Extracted records
<<<<

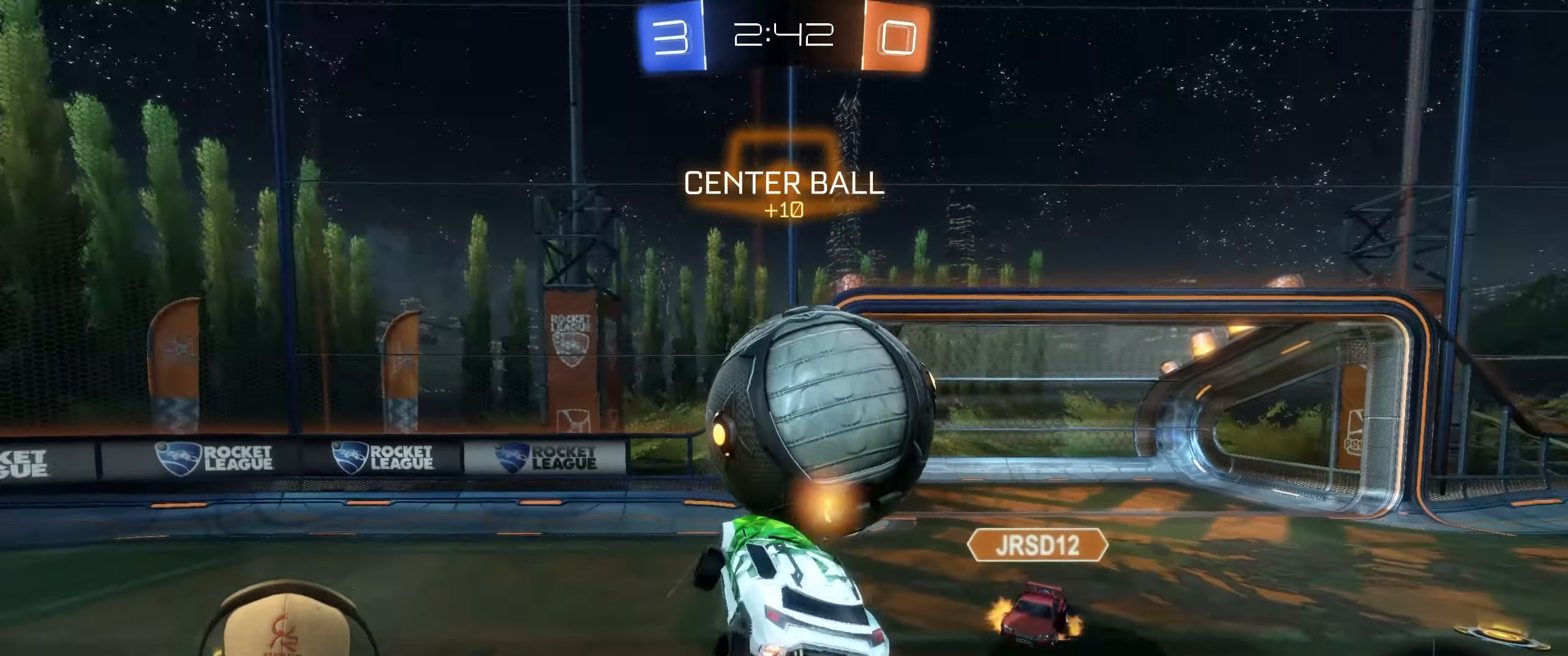
{"buttons": [], "left_stick": "center", "events": [[67, "CROSS", "up"], [100, "R1", "up"], [100, "left_stick", "down"], [483, "left_stick", "center"]]}
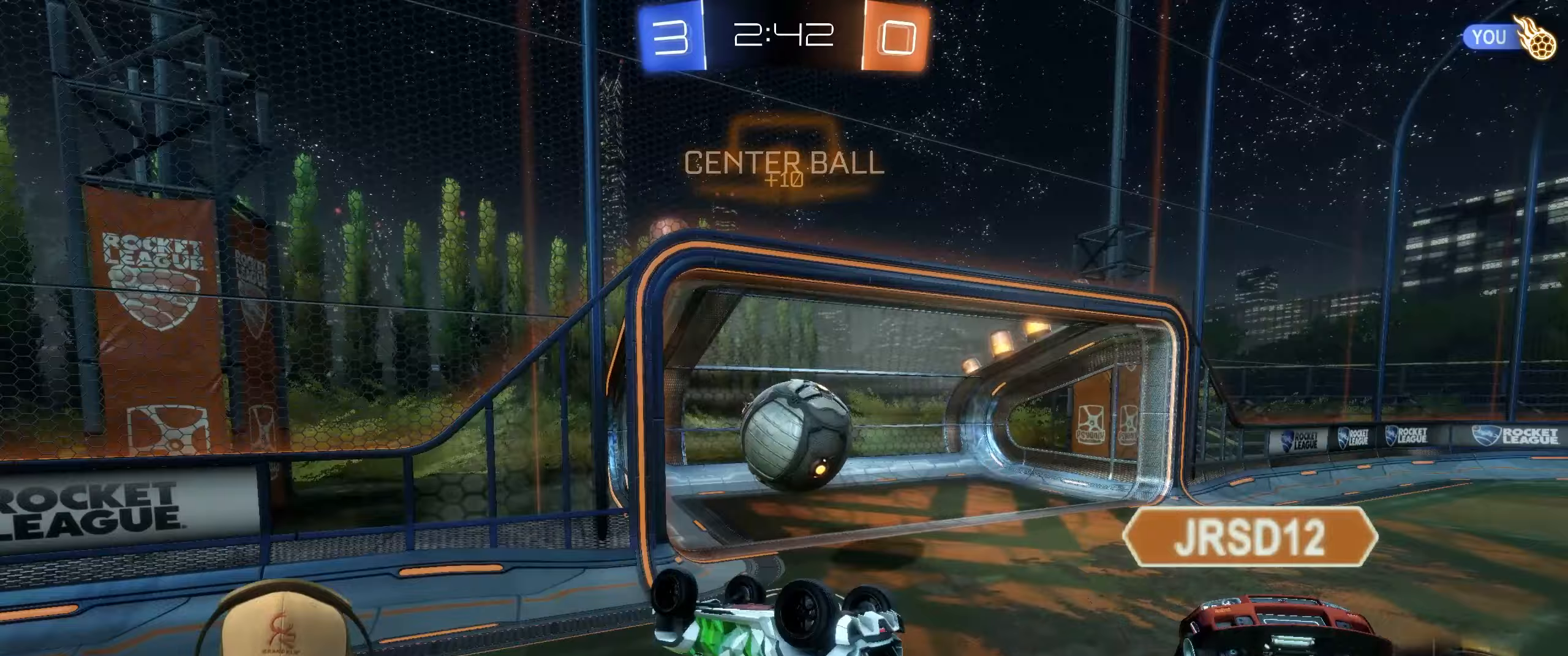
{"buttons": [], "left_stick": "right", "events": [[483, "left_stick", "right"]]}
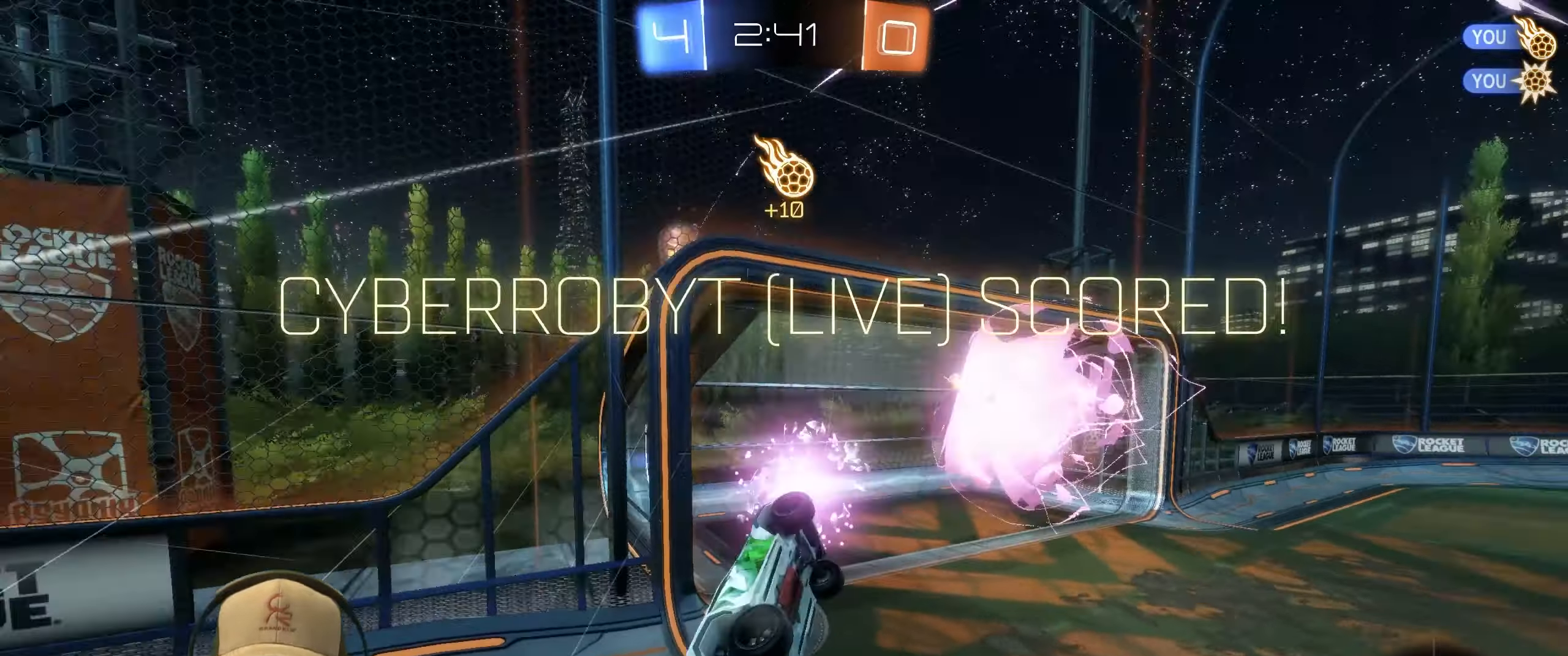
{"buttons": [], "left_stick": "up-right", "events": [[150, "left_stick", "up-right"]]}
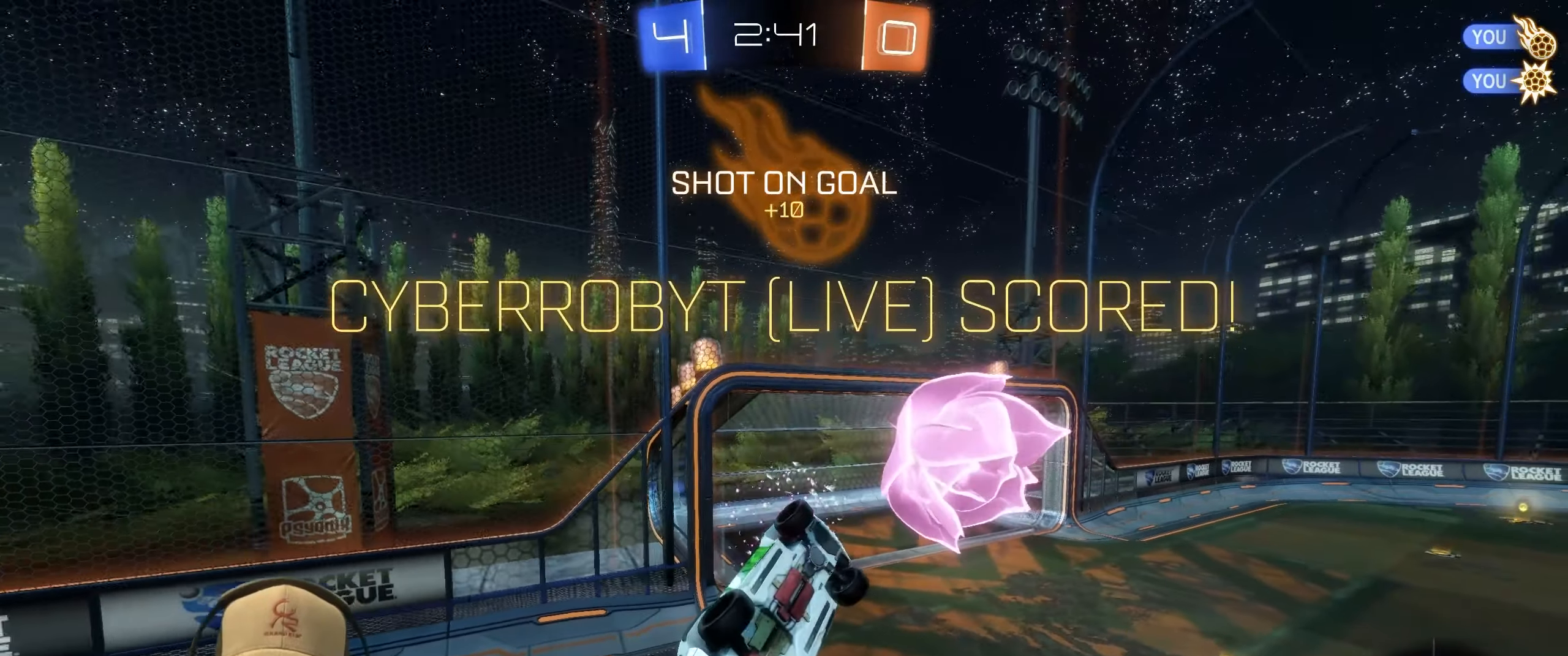
{"buttons": [], "left_stick": "up-right", "events": []}
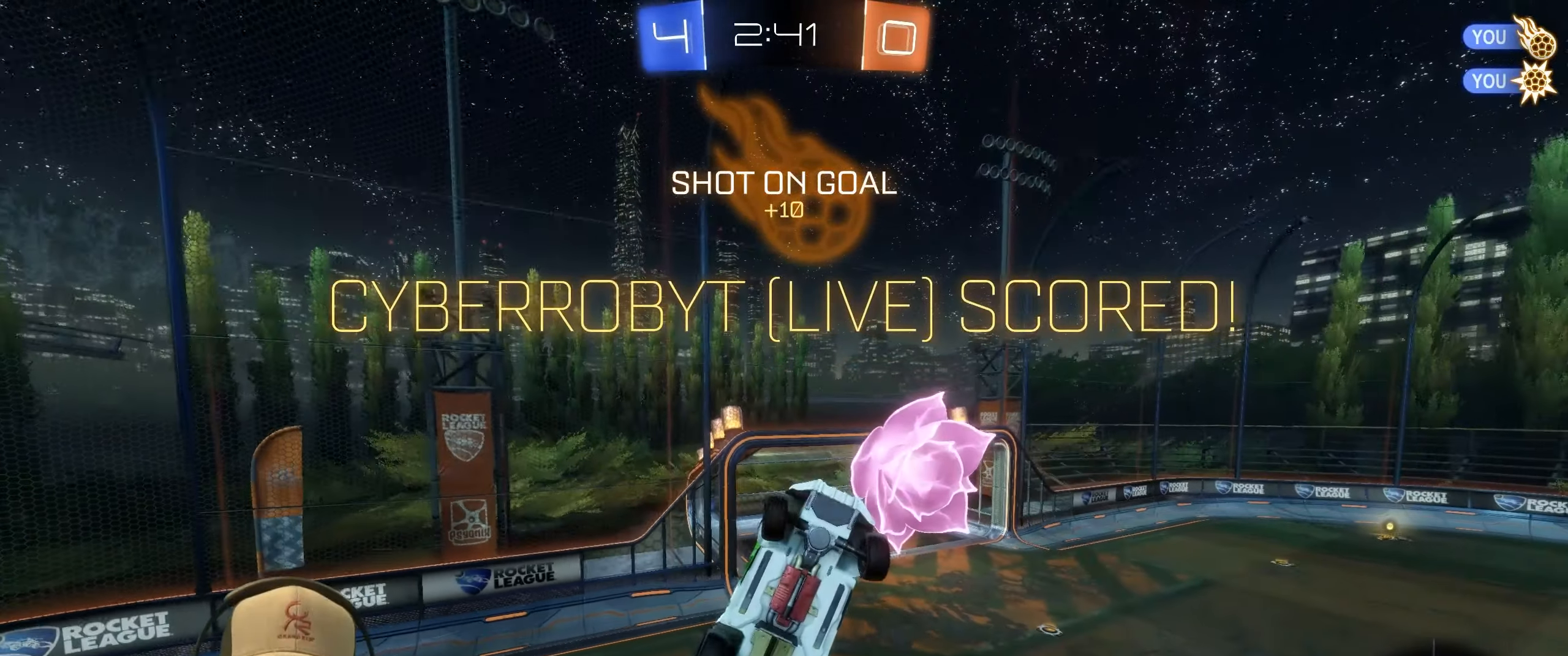
{"buttons": ["R1"], "left_stick": "down-right", "events": [[50, "R1", "down"], [150, "left_stick", "center"], [500, "left_stick", "down-right"]]}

>>>>

With all pictures omitted, repeat every record above word for word.

{"buttons": [], "left_stick": "center", "events": [[67, "CROSS", "up"], [100, "R1", "up"], [100, "left_stick", "down"], [483, "left_stick", "center"]]}
{"buttons": [], "left_stick": "right", "events": [[483, "left_stick", "right"]]}
{"buttons": [], "left_stick": "up-right", "events": [[150, "left_stick", "up-right"]]}
{"buttons": [], "left_stick": "up-right", "events": []}
{"buttons": ["R1"], "left_stick": "down-right", "events": [[50, "R1", "down"], [150, "left_stick", "center"], [500, "left_stick", "down-right"]]}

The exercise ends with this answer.